GPU | H200 w/ 141GB VRAM |
---|---|
RAM | 2TB |
Storage | 28TB RAID0 nvme |
Table 1. Hardware specifications of the benchmark system
Benchmark Results
For the benchmark we use the https://github.com/pola-rs/polars-benchmark repo which itself is based on the TPC-H benchmark. We’ve made slight modifications to the Makefile and settings that allow us to run batches and gather results. With the benchmark we want to find out two things:
- What is the performance of the normal GPU Engine config, compared to one enabling UVM?
- Does UVM allow for larger than VRAM calculations?
Figure 1. Benchmark results with different GPU Engine configurations on different dataset scales.
From this figure we can observe several key performance patterns that reveal the complex tradeoffs between different memory management approaches:
- Notably, while UVM successfully processes all queries in the 300GB dataset without running out of memory, the CUDA + Pool configuration fails on the first query despite handling nearly all other queries successfully with only 141GB of VRAM available. This pattern highlights how query execution success depends heavily on the specific memory access patterns and requirements of individual scenarios rather than just overall memory capacity.
- The pool sub-allocator consistently demonstrates its value as an optimization layer, reducing benchmark runtime by 15% on smaller datasets (scale factor 10) and up to 60% on larger datasets (scale factor 300), making it an easy default choice for most configurations.
- As expected, the base UVM configuration shows significant performance penalties, running 1.5x to 2.4x slower than the base CUDA configuration due to the absence of intelligent page migration mechanisms. In this worst-case scenario, every memory access that isn’t already in VRAM triggers a page fault, causing severe memory performance degradation as items are swapped into VRAM on demand.
- However, when UVM incorporates both pool allocation and prefetching, this performance penalty shrinks considerably to just 1.2x to 1.3x slower than CUDA, demonstrating the effectiveness of proactive memory management.

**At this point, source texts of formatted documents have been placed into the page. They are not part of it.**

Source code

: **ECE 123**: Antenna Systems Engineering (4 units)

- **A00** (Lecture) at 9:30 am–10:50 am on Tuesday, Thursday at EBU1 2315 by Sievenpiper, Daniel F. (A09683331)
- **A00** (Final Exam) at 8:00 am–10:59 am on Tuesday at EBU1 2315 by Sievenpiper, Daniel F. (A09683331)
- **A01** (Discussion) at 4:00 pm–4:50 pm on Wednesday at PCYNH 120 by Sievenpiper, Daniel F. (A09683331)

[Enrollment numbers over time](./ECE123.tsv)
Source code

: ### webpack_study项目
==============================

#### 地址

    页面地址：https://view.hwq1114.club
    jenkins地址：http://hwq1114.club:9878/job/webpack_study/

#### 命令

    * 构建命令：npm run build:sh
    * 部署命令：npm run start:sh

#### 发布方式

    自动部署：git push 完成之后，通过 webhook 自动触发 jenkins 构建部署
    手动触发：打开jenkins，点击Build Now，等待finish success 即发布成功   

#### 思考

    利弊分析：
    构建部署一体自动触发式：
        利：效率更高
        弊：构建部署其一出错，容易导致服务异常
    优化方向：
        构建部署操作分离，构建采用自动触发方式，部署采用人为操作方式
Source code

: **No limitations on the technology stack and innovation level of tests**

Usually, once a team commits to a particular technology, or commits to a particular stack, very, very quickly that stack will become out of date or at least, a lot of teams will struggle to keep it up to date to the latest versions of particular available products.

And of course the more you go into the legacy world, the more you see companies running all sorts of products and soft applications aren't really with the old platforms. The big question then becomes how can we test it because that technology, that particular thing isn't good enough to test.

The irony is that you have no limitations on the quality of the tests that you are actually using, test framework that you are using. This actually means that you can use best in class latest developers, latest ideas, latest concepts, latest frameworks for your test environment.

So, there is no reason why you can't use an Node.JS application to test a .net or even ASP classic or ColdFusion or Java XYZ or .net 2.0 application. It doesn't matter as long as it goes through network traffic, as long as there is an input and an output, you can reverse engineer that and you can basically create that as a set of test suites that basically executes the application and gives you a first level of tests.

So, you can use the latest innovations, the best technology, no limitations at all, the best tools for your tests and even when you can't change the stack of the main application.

Additionally, we can conclude that UVM allows for executing queries above the memory threshold that a configuration without UVM could process. This happens at a slight cost of performance, however. This also means that in some cases, despite your dataset being too large to fit into VRAM in its entirety, you might be able to still process it without UVM.
Your Mileage May Vary
Ultimately what you should pick will depend on your use case. The big factors are the hardware that is available to you, the data you’re working with, and what your query looks like. Luckily trying out these engine configurations is as easy as adapting only the .collect(...)
call. Be sure to benchmark a couple of times (using tools like hyperfine, py-spy, or Scalene) and pick the one that suits you best!